For the power sector, the plan rolls out a suite of low-carbon upgrades for thermal power assets. Integrated projects pairing coal and gas plants with renewable generation will move forward, utilising thermal and electrical storage to deliver flexible peak regulation and unified power transmission for composite decarbonisation gains. Cross-regional power transmission corridors will be optimised to allocate clean energy resources nationwide, with planning and construction progressing steadily for wind-solar-hydro hybrid bases and long-distance power lines spanning provincial borders. Space for renewable power absorption will widen through scaled deployment of new energy storage and pilot long-duration storage technology. Inter-provincial green power trading volumes will expand continuously to lift the proportion of electricity generated from zero-carbon sources.

Coal extraction operations will prioritise circular and eco-friendly resource utilisation. Waste rock and coal slurry will be channelled into power generation and chemical manufacturing wherever feasible. Mines will adopt on-site gas utilisation, low-grade heat recovery, waste heat recycling and water and material conservation schemes to cut operational carbon footprints.
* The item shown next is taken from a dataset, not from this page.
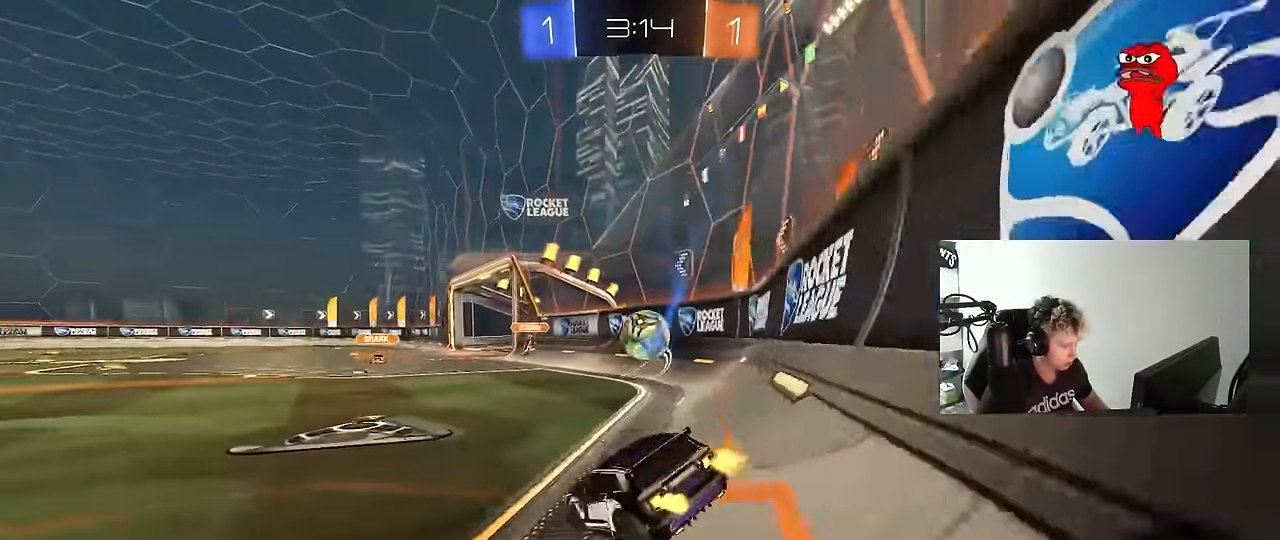
{"keys": ["w"], "mouse": [], "mouse_move": "still", "events": [[83, "a", "up"], [83, "d", "down"], [183, "d", "up"]]}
Oil and gas upstream and refining processes will shift to low-carbon energy inputs. Wind, solar, geothermal and marine renewable installations will be built within and around oil and gas blocks to boost electrification of exploration and extraction workflows, laying groundwork for fully low or zero-carbon oilfield zones. Restructuring will advance across refineries and coal-to-liquids and coal-to-gas facilities, with full-scale industrial modernisation programmes underway.
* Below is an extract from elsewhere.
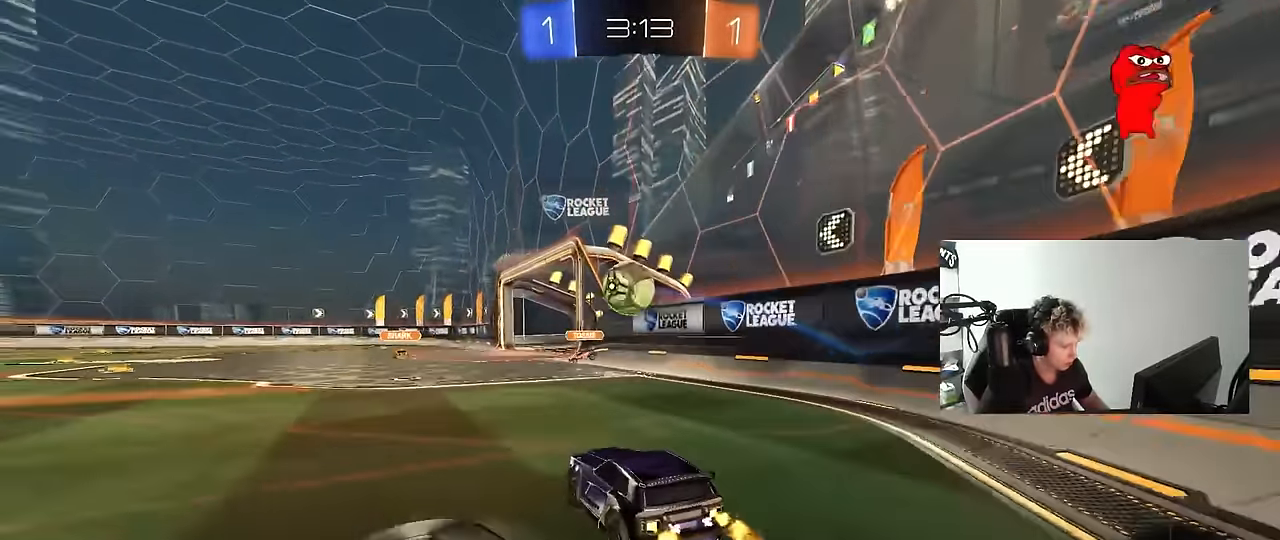
{"keys": ["w"], "mouse": ["left"], "mouse_move": "still", "events": [[100, "a", "down"], [200, "a", "up"], [233, "mouse_left", "down"]]}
Officials from the National Energy Administration state that substituting fossil fuels with non-fossil energy stands as a core route to lowering emissions on the consumption side. System overhauls for industrial energy supply and end-use equipment form a necessary precondition to scale renewable power penetration in manufacturing operations.

Clean energy adoption within transport infrastructure forms another key policy pillar. Urban public charging networks will centre on fast-charging hardware, complemented by slow-charging units and high-power charging facilities as supplementary capacity. Major highway routes will see expanded high-power chargers alongside dedicated charging and battery swap infrastructure for electric heavy goods vehicles. Any charging installation recording utilisation rates above 40 per cent during major public holidays will undergo high-power conversion work in the near term.

The action plan also encourages innovative artificial intelligence models tailored to energy operations, with digital and intelligent carbon mitigation solutions set to undergo practical trials. Stakeholders will map out high-value application scenarios for AI technology to streamline energy conservation and emission reduction workflows across the whole energy industry.

Ongoing construction of large-scale clean energy bases and cross-regional power transmission infrastructure will expand the carrying capacity for wind and solar generation over the three-year implementation window. Mining and oilfield operators will accelerate installation of distributed renewable assets to decarbonise on-site operations, while industrial park developers roll out integrated zero-carbon energy supply systems. Transport charging network upgrades will proceed in line with rising demand for electric commercial and passenger vehicles, and research teams will continue developing AI-driven smart energy management systems to unlock further efficiency gains throughout energy production and consumption cycles.